Researchers have been looking for ways to eliminate the “reservoirs” where the virus hides, and they may have now developed a solution – a technique called “kick and kill”. Their approach involves sending an agent to “wake up” the dormant virus, which causes it to begin replicating so that either the immune system or the virus itself would kill the cell harbouring HIV. Destroying the reservoir cells could rid some or all of the HIV virus from people who are infected. Although the scientists’ approach has not been tested in humans yet, a synthetic molecule they developed has been effective at kicking and killing HIV in lab animals.

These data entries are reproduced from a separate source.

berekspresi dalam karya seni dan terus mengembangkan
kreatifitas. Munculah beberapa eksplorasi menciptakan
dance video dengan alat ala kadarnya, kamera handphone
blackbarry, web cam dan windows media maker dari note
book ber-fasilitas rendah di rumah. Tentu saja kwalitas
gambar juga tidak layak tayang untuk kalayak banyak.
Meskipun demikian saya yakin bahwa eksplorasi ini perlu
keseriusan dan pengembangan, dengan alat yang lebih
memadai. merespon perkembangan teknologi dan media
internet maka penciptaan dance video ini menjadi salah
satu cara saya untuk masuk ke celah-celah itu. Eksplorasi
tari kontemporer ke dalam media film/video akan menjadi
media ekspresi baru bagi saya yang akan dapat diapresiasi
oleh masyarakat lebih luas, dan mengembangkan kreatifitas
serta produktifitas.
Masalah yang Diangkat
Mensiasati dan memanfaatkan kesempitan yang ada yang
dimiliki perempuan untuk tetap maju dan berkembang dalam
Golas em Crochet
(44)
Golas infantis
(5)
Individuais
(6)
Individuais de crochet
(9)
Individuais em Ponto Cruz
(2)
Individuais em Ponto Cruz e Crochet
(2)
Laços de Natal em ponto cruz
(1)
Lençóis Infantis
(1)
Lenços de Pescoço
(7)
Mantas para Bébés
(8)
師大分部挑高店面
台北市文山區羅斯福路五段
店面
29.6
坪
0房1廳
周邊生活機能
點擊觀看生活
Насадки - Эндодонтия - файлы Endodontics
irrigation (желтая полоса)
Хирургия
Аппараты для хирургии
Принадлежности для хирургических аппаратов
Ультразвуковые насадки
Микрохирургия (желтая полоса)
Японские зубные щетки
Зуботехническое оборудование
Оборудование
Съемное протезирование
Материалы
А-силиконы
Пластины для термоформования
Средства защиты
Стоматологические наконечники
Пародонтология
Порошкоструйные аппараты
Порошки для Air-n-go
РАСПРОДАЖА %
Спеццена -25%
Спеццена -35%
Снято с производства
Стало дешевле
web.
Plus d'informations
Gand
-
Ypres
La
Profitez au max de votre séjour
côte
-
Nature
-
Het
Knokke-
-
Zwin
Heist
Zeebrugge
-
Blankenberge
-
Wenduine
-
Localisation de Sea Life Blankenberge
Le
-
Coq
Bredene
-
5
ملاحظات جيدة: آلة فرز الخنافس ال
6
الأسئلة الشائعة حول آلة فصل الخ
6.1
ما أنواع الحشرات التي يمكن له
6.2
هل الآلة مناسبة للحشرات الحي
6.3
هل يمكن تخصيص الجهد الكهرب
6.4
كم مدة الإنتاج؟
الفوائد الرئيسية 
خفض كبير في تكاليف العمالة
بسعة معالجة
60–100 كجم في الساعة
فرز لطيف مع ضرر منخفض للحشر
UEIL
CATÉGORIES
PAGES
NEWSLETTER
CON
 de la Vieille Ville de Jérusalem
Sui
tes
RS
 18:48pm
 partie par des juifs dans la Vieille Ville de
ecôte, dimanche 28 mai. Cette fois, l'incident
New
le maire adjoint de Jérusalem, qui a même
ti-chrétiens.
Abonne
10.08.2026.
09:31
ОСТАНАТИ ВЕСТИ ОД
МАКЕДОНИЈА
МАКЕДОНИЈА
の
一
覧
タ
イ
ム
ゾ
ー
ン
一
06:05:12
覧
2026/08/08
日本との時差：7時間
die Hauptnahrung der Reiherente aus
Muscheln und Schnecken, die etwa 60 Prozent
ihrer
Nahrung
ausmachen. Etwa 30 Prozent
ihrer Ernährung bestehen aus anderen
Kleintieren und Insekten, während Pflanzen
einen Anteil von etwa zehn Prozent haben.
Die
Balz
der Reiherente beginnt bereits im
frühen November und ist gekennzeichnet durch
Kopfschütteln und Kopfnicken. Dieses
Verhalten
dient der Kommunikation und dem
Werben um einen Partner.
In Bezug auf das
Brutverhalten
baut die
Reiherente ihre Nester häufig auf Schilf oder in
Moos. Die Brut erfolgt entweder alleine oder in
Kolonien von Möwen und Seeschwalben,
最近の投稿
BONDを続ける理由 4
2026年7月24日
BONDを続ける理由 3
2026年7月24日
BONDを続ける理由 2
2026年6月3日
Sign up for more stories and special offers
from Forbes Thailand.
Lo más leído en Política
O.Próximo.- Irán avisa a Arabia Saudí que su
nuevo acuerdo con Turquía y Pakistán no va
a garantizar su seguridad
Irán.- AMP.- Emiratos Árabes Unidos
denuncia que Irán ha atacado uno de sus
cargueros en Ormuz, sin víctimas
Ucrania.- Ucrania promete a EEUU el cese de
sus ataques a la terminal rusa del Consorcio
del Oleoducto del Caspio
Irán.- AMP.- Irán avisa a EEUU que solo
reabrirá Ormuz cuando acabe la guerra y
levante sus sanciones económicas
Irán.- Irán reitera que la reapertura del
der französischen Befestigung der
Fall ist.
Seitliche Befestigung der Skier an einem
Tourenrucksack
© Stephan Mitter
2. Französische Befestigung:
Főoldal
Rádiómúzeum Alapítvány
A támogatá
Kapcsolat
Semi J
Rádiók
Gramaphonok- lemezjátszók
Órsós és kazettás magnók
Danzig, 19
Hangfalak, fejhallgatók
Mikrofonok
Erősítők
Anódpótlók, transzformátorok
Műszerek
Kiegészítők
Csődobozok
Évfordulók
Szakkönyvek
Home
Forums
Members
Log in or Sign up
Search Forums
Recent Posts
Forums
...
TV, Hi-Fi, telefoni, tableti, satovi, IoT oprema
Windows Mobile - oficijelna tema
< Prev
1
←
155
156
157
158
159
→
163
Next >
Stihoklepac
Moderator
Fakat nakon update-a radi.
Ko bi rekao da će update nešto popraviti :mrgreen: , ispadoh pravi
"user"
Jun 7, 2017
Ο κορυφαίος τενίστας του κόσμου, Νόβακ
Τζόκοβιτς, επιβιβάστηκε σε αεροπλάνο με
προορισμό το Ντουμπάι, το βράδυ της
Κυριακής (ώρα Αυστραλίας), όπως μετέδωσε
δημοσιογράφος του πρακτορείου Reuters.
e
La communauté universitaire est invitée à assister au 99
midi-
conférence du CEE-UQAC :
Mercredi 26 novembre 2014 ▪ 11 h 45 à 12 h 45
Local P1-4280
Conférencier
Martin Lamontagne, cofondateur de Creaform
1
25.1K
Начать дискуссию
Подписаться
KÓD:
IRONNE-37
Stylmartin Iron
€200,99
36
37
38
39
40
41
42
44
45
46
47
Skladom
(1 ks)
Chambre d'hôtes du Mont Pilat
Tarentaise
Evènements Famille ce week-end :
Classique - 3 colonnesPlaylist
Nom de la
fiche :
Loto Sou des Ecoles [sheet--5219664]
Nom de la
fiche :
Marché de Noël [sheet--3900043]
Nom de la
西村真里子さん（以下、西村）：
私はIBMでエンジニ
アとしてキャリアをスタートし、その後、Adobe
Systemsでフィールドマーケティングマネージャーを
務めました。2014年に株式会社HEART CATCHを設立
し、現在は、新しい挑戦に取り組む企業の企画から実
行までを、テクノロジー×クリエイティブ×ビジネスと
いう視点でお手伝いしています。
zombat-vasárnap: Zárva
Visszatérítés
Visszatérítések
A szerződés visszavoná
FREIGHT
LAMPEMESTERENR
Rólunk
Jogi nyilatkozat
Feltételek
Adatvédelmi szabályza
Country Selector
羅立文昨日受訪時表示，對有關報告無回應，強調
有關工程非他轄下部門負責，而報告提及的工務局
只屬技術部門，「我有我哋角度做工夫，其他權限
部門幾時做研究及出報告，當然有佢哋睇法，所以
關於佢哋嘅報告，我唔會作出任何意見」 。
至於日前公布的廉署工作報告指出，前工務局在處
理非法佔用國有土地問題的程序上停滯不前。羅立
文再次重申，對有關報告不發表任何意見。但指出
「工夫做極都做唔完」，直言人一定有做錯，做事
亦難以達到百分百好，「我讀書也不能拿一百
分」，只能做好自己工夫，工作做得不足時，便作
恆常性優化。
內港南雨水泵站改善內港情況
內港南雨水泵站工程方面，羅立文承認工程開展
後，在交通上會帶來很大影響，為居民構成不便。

“The latent HIV reservoir is very stable and can reactivate virus replication if a patient stops taking antiretroviral drugs for any reason,” said Matthew Marsden, an assistant professor at UCLA. “Our study suggests that there may be means of activating latent virus in the body while the patient is on antiretroviral drugs to prevent the virus from spreading, and that this may eliminate at least some of the latent reservoir,” said Marsden, lead author of the study published in the journal PLOS Pathogens.
The researchers gave antiretroviral drugs to mice that had been infected with HIV, and then administered a synthetic compound called SUW133, which was developed at Stanford University in the US, to activate the mice’s dormant HIV. Up to 25 per cent of the previously dormant cells that began expressing HIV died within 24 hours of activation. With further development, the technique could lower the viral reservoir enough for people with HIV to be able to discontinue their anti-viral therapy, Marsden said.
SUW133 is based on bryostatin 1, a natural compound extracted from a marine animal called Bugula neritina. The research determined that the new compound is less toxic than the naturally occurring version.